« Un groupe d'ONG et de factions palestiniennes au Liban étudie la possibilité d'organiser des marches qui franchiraient les frontières non seulement à partir du Liban, mais également de Jordanie, de Cisjordanie, de Gaza (...) et de toutes les frontières arabes avec la Palestine occupée », a affirmé à l'AFP Mounir Maqdah, un responsable du Fateh au Liban.
« La cause palestinienne nécessite beaucoup d'efforts et de sang », a-t-il ajouté, appelant les autorités libanaises à « faciliter la marche pour que celle-ci soit lancée bientôt ».
Il a précisé avoir reçu des « milliers » de lettres de personnes exprimant leur volonté de participer à ces marches.
Samedi dernier, deux ONG propalestiniennes au Liban ont lancé un appel de fonds en vue d'acheter un bateau qui devrait se diriger de Beyrouth vers la bande de Gaza en fin de semaine, avec à son bord de l'aide et des dizaines de journalistes arabes et étrangers.

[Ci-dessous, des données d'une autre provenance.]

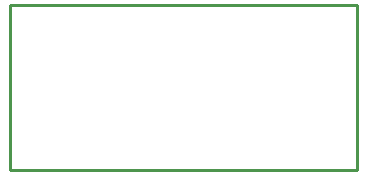
<source format=gko>
%FSLAX44Y44*%
%MOMM*%
G71*
G01*
G75*
G04 Layer_Color=16711935*
%ADD10R,0.5000X0.6000*%
%ADD11R,1.0500X2.2000*%
%ADD12R,1.0000X1.0000*%
%ADD13R,0.5500X0.6000*%
%ADD14R,0.6000X0.5500*%
%ADD15R,0.9000X1.3000*%
%ADD16R,0.2500X0.6100*%
%ADD17R,0.6100X0.2500*%
%ADD18R,1.6000X1.6000*%
%ADD19R,0.2800X0.2800*%
%ADD20R,0.8000X0.6000*%
%ADD21R,2.1000X0.5000*%
%ADD22C,0.2032*%
%ADD23C,0.2540*%
%ADD24C,1.5000*%
%ADD25R,1.5000X1.5000*%
%ADD26C,1.1000*%
%ADD27O,3.2000X1.3000*%
%ADD28O,3.2000X1.3000*%
%ADD29C,0.6096*%
%ADD30C,0.8000*%
%ADD31O,1.8000X0.3000*%
%ADD32O,0.3000X1.8000*%
%ADD33R,1.5000X0.8000*%
%ADD34R,0.8000X1.5000*%
%ADD35R,0.7000X0.8000*%
%ADD36R,1.2500X2.4000*%
%ADD37R,1.2000X1.2000*%
%ADD38R,0.7500X0.8000*%
%ADD39R,0.8000X0.7500*%
%ADD40R,1.1000X1.5000*%
%ADD41R,0.4500X0.8100*%
%ADD42R,0.8100X0.4500*%
%ADD43R,1.8000X1.8000*%
%ADD44R,0.4800X0.4800*%
%ADD45R,1.0000X0.8000*%
%ADD46R,2.3000X0.7000*%
%ADD47C,1.7000*%
%ADD48R,1.7000X1.7000*%
%ADD49O,3.4000X1.5000*%
%ADD50O,3.4000X1.5000*%
%ADD51C,1.0000*%
%ADD52C,0.8096*%
%ADD53O,2.0000X0.5000*%
%ADD54O,0.5000X2.0000*%
%ADD55R,1.7000X1.0000*%
%ADD56R,1.0000X1.7000*%
D23*
X1484630Y1038860D02*
X1778000D01*
X1484630Y899160D02*
X1778000D01*
X1484630D02*
Y1038860D01*
X1778000Y899160D02*
Y1038860D01*
M02*

</source>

Le chef du Hezbollah Hassan Nasrallah a également appelé au lancement d'une seconde édition de la « flottille de la liberté », un projet étudié actuellement par 80 ONG.
En soirée, Mounir Maqdah s'est rétracté, indiquant que pour l'instant, les Palestiniens n'ont aucune intention de braver la frontière à partir du Liban-Sud et précisant qu'une telle démarche nécessite une planification et une coordination « de manière à ne pas exposer le Liban au danger ».
Par ailleurs, et à l'appel du mouvement Tawhid, plusieurs dignitaires se sont dirigés vers la porte de Fatima à la frontière avec Israël pour marquer « leur solidarité avec la flottille de la liberté et pour dénoncer le massacre commis contre son équipage ».